James kept his grip while the woman disappeared round the corner of the deck. She came back a moment later and held out a bracelet, a pretty mixture of silver and emeralds.

‘Here, here. Take it. Please, Monsieur. Don’t have him arrested. Please.’ Her voice trembled. Tears rolled down her cheeks. ‘They’ll take the baby. I couldn’t … We didn’t mean anything by it. Really. Jean thought it would prevent a scandal. He wanted me to have something nice …’

James looked from one to the other of them. ‘You’re sure this is everything?’

The woman nodded while her husband grunted. ‘The slut was hardly wearing Marie Antoinette’s diamonds!’

‘Jean! Yes, yes.’ She turned towards James. ‘That’s everything. On my honour.’ She crossed herself quickly. ‘Please, Monsieur …’ Her eyes implored him.

‘All right. I’ll let the Chief Inspector know you told me all this willingly. That your intentions were …’ he paused. ‘That your intentions were good.’

‘Thank you, Monsieur. Thank you.’

He left with the sound of her thanks mingled with her
husband’s
curses ringing in his ears.

 

Drunk on too much information, James walked unsteadily. He was oblivious to his direction, to the play of human traffic around him, to the shouting voices which told him to watch his step as he lurched into a mountain of construction material. His throat felt raw. This last bit of unpalatable knowledge stuck in his gullet. He couldn’t digest it.

He remembered one of the first things Raf had said to him about the case. The drowned Olympe was bereft of clothes. Someone had all but stripped her and then killed her or in the reverse order. That didn’t matter. What mattered was that a woman bent on suicide didn’t take her clothes off before flinging herself into the river. Therefore her death had to be murder. But Olympe’s body, it now transpired, hadn’t floated downstream ungarbed. After all this, her death could still be a suicide.

That much he could absorb. But the fact that she had been dressed in a man’s clothes was the rub. Why? What did it signify?

His thoughts scurried, restless as rats. He sniffed at dark corners. What was it the pianist had said? Olympe wasn’t like that, wasn’t like some of the girls. What were some of the girls like? He thought of the statuesque Berenice, little Eugénie.
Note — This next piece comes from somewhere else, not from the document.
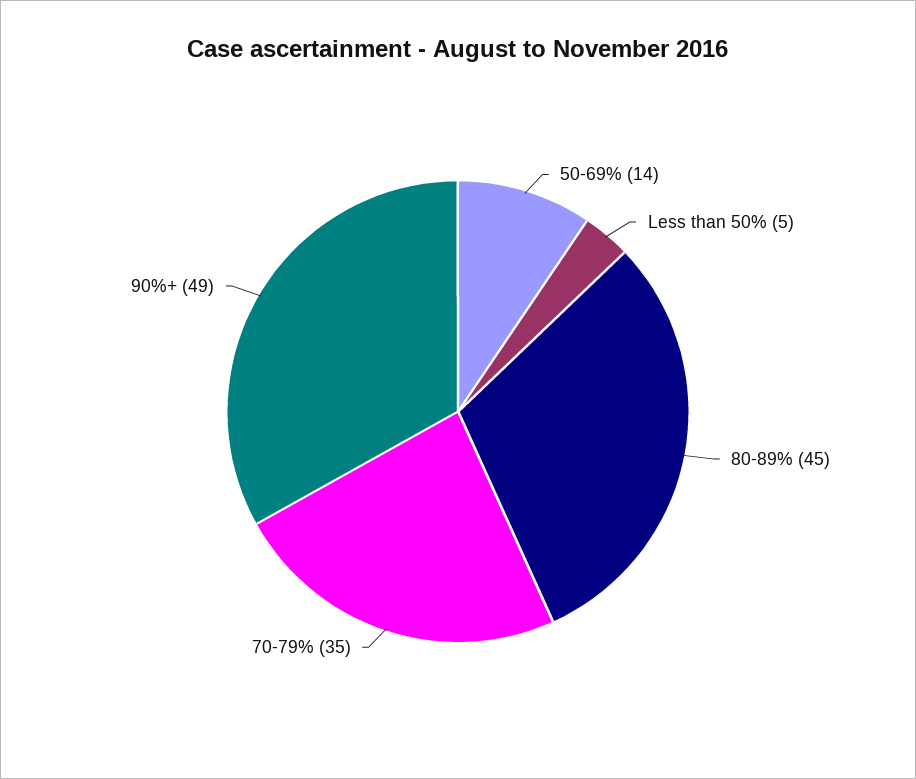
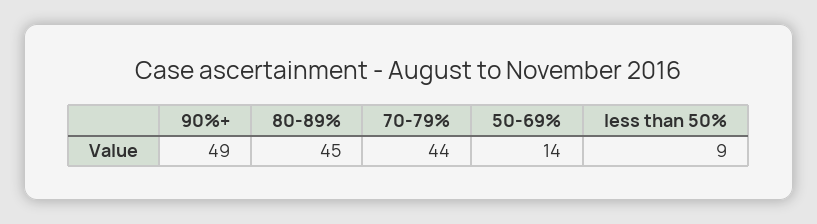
Less than 50%: 5 -> 9
70-79%: 35 -> 44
Could Olympe’s interest when she visited her friends have been something quite other than charitable? He pushed the thought away into a dusty crack. In any event, in no way did such matters deny Caro’s violent activities.

He needed to see Durand. He looked round to get his bearings. Somehow his feet had carried him in the direction of Madame de Landois’s street. Perhaps he should talk to Marguerite first. It might help to clarify things. Yes, if she was at home that’s what he would do. He could also perhaps
catch up with Raf at Touquet’s office by telephone from there. But no, no. He couldn’t tell Raf this latest bit of
information
. Not the full content of it. It would throw Raf into even greater turmoil.

A carriage clattered round the corner, narrowly missing him as he made the turn into the street. In front of
Marguerite’s
hôtel particulier
, a man walked, his stick clicking out a repetitive rhythm on the pavement. As James approached, he turned and retraced his trajectory, glancing up at the double doors of Marguerite’s house, before once more turning back.